====== INPUT FOR THIS TASK ======
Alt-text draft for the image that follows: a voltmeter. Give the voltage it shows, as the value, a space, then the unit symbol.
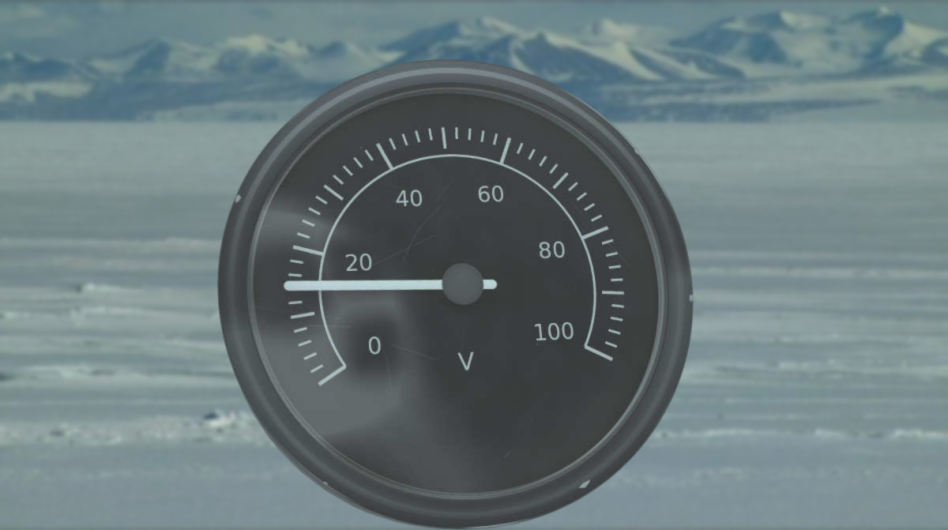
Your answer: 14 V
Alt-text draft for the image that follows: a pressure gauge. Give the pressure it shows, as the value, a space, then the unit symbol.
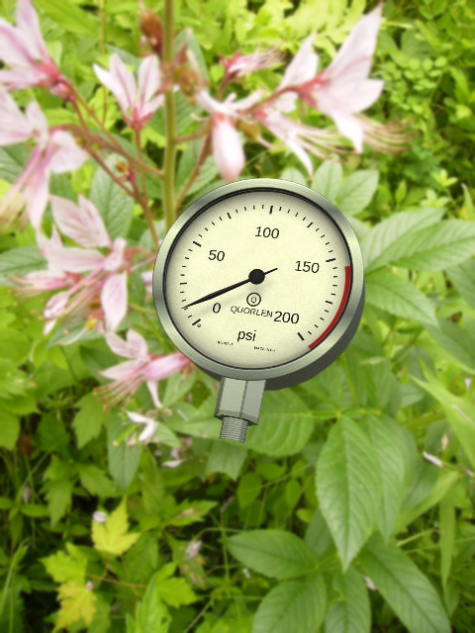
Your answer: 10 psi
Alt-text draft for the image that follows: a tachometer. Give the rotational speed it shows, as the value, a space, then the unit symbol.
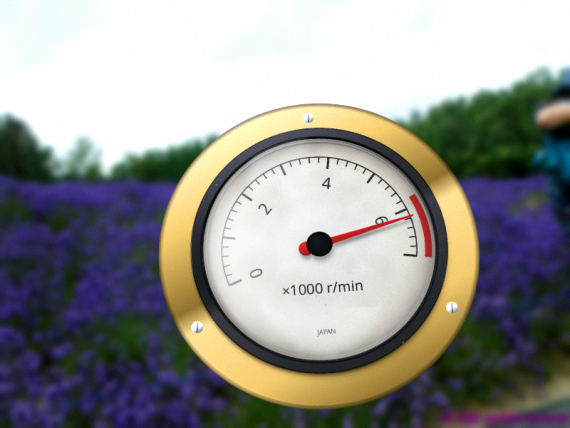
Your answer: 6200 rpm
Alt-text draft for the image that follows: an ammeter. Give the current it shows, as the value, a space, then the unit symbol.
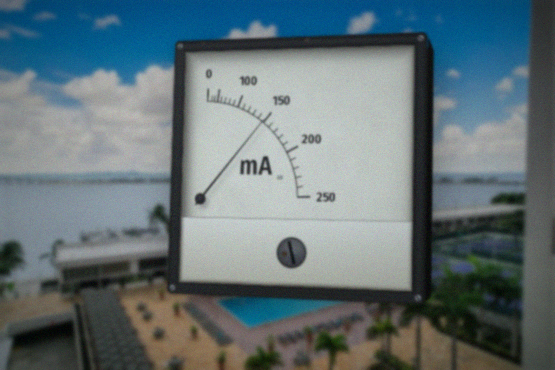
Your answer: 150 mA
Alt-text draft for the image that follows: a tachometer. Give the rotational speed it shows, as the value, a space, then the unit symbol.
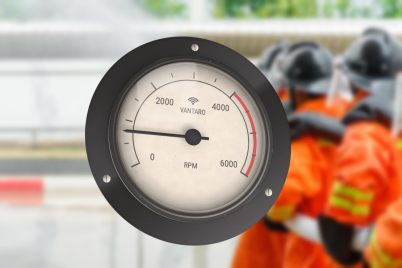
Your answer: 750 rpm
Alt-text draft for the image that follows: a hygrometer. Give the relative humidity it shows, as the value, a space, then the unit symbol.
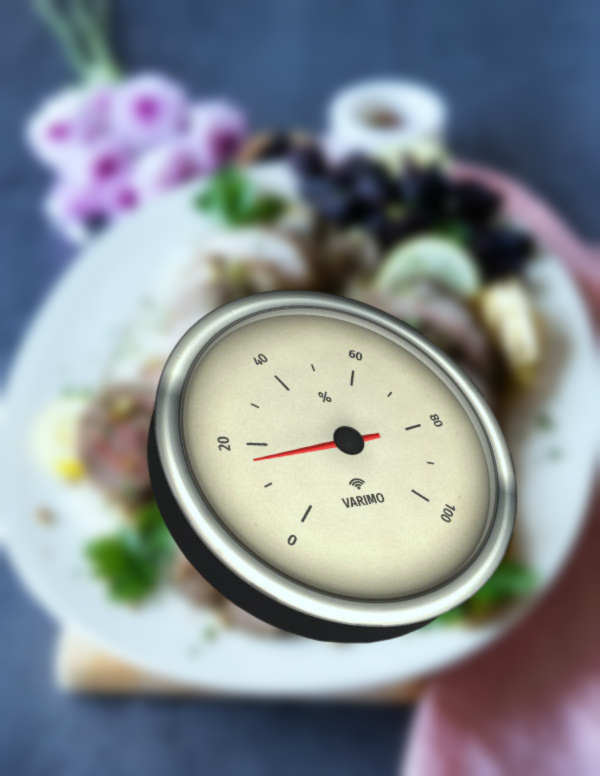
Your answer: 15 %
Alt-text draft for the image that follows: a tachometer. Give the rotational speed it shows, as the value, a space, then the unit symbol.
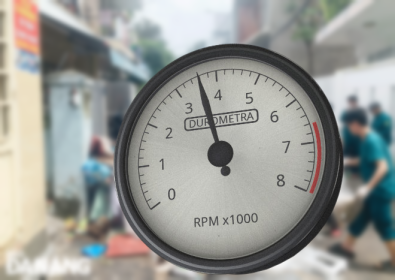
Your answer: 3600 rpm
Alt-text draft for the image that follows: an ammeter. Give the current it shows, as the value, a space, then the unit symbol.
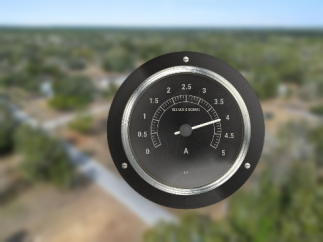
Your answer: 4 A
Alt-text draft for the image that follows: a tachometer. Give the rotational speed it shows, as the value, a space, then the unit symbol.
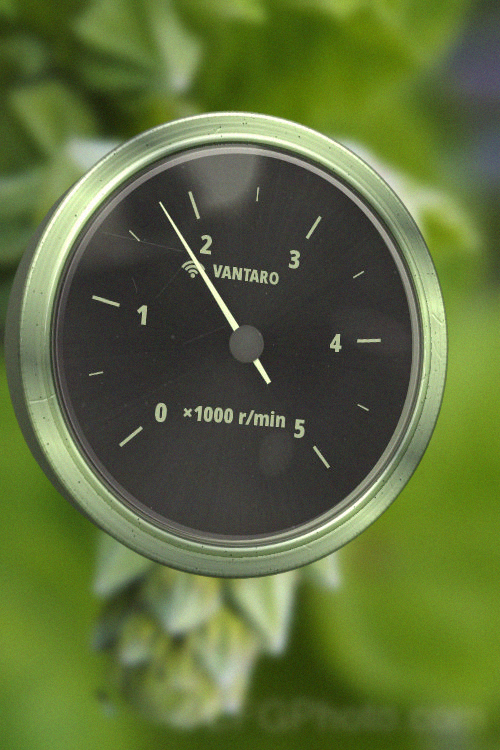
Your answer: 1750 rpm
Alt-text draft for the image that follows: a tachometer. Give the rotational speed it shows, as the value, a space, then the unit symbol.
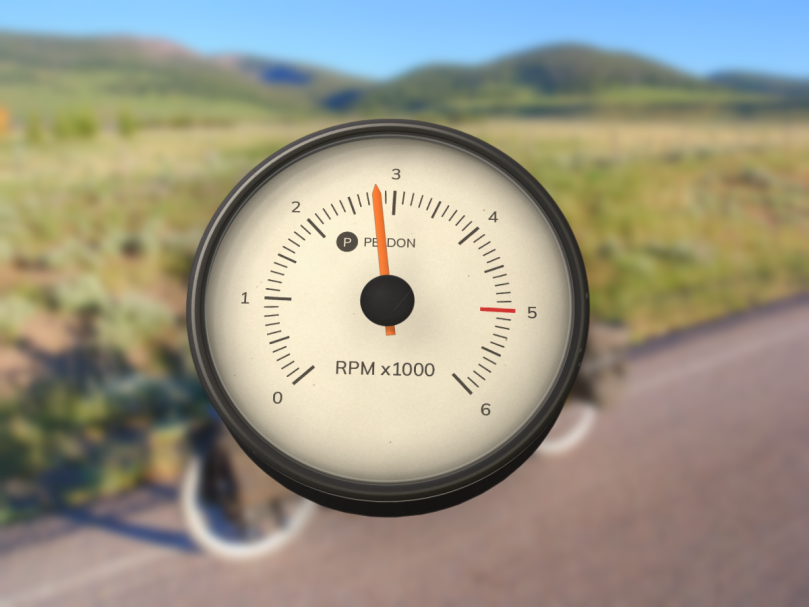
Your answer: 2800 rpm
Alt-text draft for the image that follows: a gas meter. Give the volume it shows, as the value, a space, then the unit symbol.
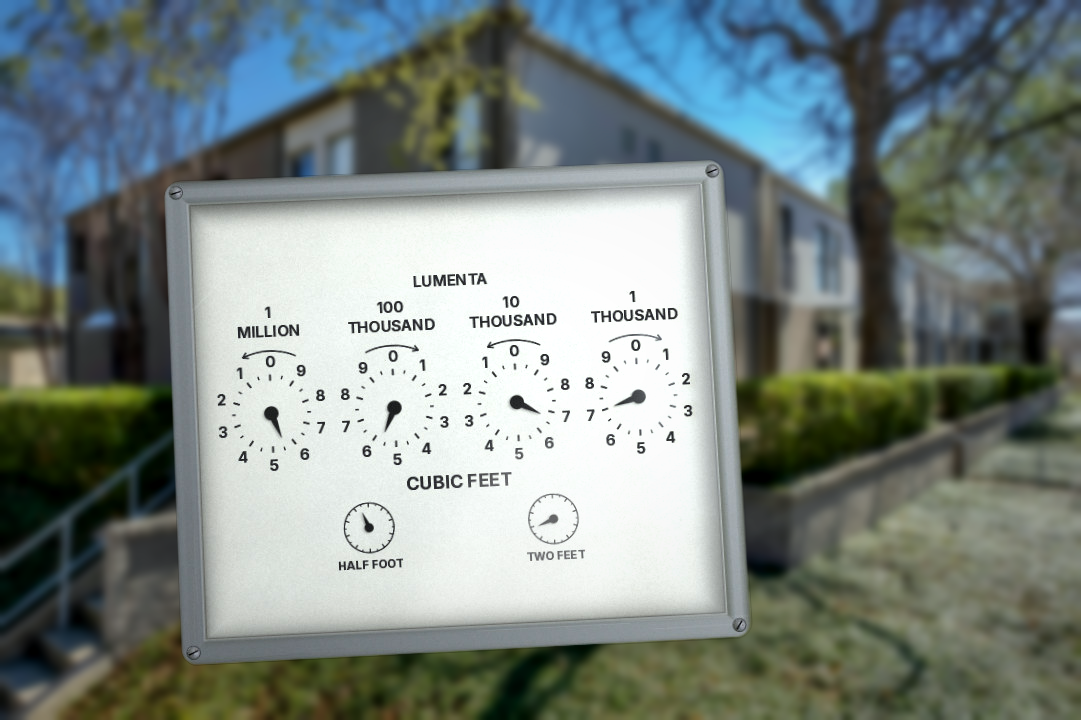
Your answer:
======
WHAT THIS TASK INVOLVES:
Rewrite all the records with each "Your answer" changed to "Reading" and everything else left as it is. Leave the pictures out.

RESPONSE BELOW:
Alt-text draft for the image that follows: a voltmeter. Give the voltage it shows, as the value, a space, then the unit symbol.
Reading: 14 V
Alt-text draft for the image that follows: a pressure gauge. Give the pressure it shows, as the value, a space, then the unit symbol.
Reading: 10 psi
Alt-text draft for the image that follows: a tachometer. Give the rotational speed it shows, as the value, a space, then the unit symbol.
Reading: 6200 rpm
Alt-text draft for the image that follows: an ammeter. Give the current it shows, as the value, a space, then the unit symbol.
Reading: 150 mA
Alt-text draft for the image that follows: a tachometer. Give the rotational speed it shows, as the value, a space, then the unit symbol.
Reading: 750 rpm
Alt-text draft for the image that follows: a hygrometer. Give the relative humidity it shows, as the value, a space, then the unit symbol.
Reading: 15 %
Alt-text draft for the image that follows: a tachometer. Give the rotational speed it shows, as the value, a space, then the unit symbol.
Reading: 3600 rpm
Alt-text draft for the image that follows: an ammeter. Give the current it shows, as the value, a space, then the unit symbol.
Reading: 4 A
Alt-text draft for the image that follows: a tachometer. Give the rotational speed it shows, as the value, a space, then the unit symbol.
Reading: 1750 rpm
Alt-text draft for the image that follows: a tachometer. Give the rotational speed it shows, as the value, a space, then the unit symbol.
Reading: 2800 rpm
Alt-text draft for the image that follows: a gas meter. Give the volume it shows, as the value, a space, then the unit symbol.
Reading:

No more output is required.